Leistungsausschluss für EU-Ausländer verfassungswidrig?

Bundesland
Hessen
Sozialgericht
SG Darmstadt (HES)
Kategorie
Entscheidungen
Sozialgericht: Vorlage an das Bundesverfassungsgericht

In Deutschland lebende EU-Ausländer, die nicht arbeiten und kein anderes Aufenthaltsrecht haben, erhalten kein Arbeitslosengeld II (sog. Hartz IV). Ende 2016 hat der Gesetzgeber auch für die Sozialhilfe einen entsprechenden Leistungsausschluss in das Gesetz aufgenommen (§ 23 Abs. 3 Satz 1 Nr. 2 SGB XII) und Sozialhilfeleistungen in der Regel auf einen Monat begrenzt. EU-Ausländer, die gegen den Verlust ihres Aufenthaltsrechts vor dem Verwaltungsgericht klagen, sind damit während der Dauer des verwaltungsgerichtlichen Klageverfahrens nahezu vollständig von existenzsichernden Leistungen ausgeschlossen. Ausländer aus Drittstaaten erhalten in dieser Situation regelmäßig Asylbewerberleistungen.

Alleinerziehende Mutter mit drei Kindern erhält keine Leistungen

Im konkreten Fall geht es um eine Mutter mit drei minderjährigen Kindern. Sie sind rumänische Staatsangehörige und leben seit 2010 in Deutschland. Die Kinder gehen hier zur Schule. Im Jahr 2018 stellte die Ausländerbehörde das Fehlen eines Freizügigkeitsrechts fest. Dagegen klagt die Familie vor dem Verwaltungsgericht. Arbeitslosengeld II wird ihr im Hinblick auf das ungeklärte Aufenthaltsrecht nicht mehr geleistet. Ein Antrag auf Sozialhilfe wurde ebenso abgelehnt. Hiergegen hat die Familie Ende Oktober 2019 einen Eilantrag vor dem Sozialgericht Darmstadt gestellt.
Gegenwärtig sichert die Familie ihren Bedarf notdürftig im Wesentlichen durch Sachspenden einer Kirchengemeinde. Es droht die Obdachlosigkeit, da eine Räumungsklage wegen rückständiger Mieten erhoben wurde.

Grundrecht auf Gewährleistung eines menschenwürdigen Existenzminimums verletzt?

Der fast vollständige Leistungsausschluss verletzt zur Überzeugung der 17. Kammer des Sozialgerichts Darmstadt das Grundrecht auf Gewährleistung eines menschenwürdigen Existenzminimums (Art. 1 Abs. 1 i.V.m.

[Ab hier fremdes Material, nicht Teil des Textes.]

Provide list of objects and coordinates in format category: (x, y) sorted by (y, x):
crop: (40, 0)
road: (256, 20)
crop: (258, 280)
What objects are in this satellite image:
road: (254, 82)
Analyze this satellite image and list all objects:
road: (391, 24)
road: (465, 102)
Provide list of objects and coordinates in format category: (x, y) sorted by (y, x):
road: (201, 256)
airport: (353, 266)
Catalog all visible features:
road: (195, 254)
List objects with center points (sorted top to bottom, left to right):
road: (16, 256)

Art. 20 Abs. 1 GG). Als Menschenrecht stehe dieses Grundrecht deutschen und ausländischen Staatsangehörigen, die sich in der Bundesrepublik Deutschland aufhalten, gleichermaßen zu. Die in Art. 1 Abs. 1 GG garantierte Menschenwürde sei migrationspolitisch nicht zu relativieren. Das Sozialgericht hat deshalb dem Bundesverfassungsgericht die Frage zur Entscheidung vorgelegt, ob die maßgebliche Vorschrift mit dem Grundgesetz vereinbar ist.

Beschluss vom 14.01.2020 - Az. S 17 SO 191/19 ER.
Der Beschluss wurde unter www.lareda.hessenrecht.hessen.de ins Internet eingestellt.
Das Aktenzeichen des BVerfG ist noch nicht bekannt.

Hinweis zur Rechtslage:
§ 23 Sozialgesetzbuch Zwölftes Buch (SGB XII - Sozialhilfe für Ausländerinnen und Ausländer)
(1) Ausländern, die sich im Inland tatsächlich aufhalten, ist Hilfe zum Lebensunterhalt, Hilfe bei Krankheit, Hilfe bei Schwangerschaft und Mutterschaft sowie Hilfe zur Pflege nach diesem Buch zu leisten. (…)
(2) (…)
(3) Ausländer und ihre Familienangehörigen erhalten keine Leistungen nach Absatz 1 oder nach dem Vierten Kapitel, wenn
1. (…)
2. sie kein Aufenthaltsrecht haben oder sich ihr Aufenthaltsrecht allein aus dem Zweck der Arbeitsuche ergibt,
3. (…)

Art. 1 Abs. 1 Grundgesetz (GG)
Die Würde des Menschen ist unantastbar. Sie zu achten und zu schützen ist Verpflichtung aller staatlichen Gewalt.

Art. 20 Abs. 1 GG
Die Bundesrepublik Deutschland ist ein demokratischer und sozialer Bundesstaat.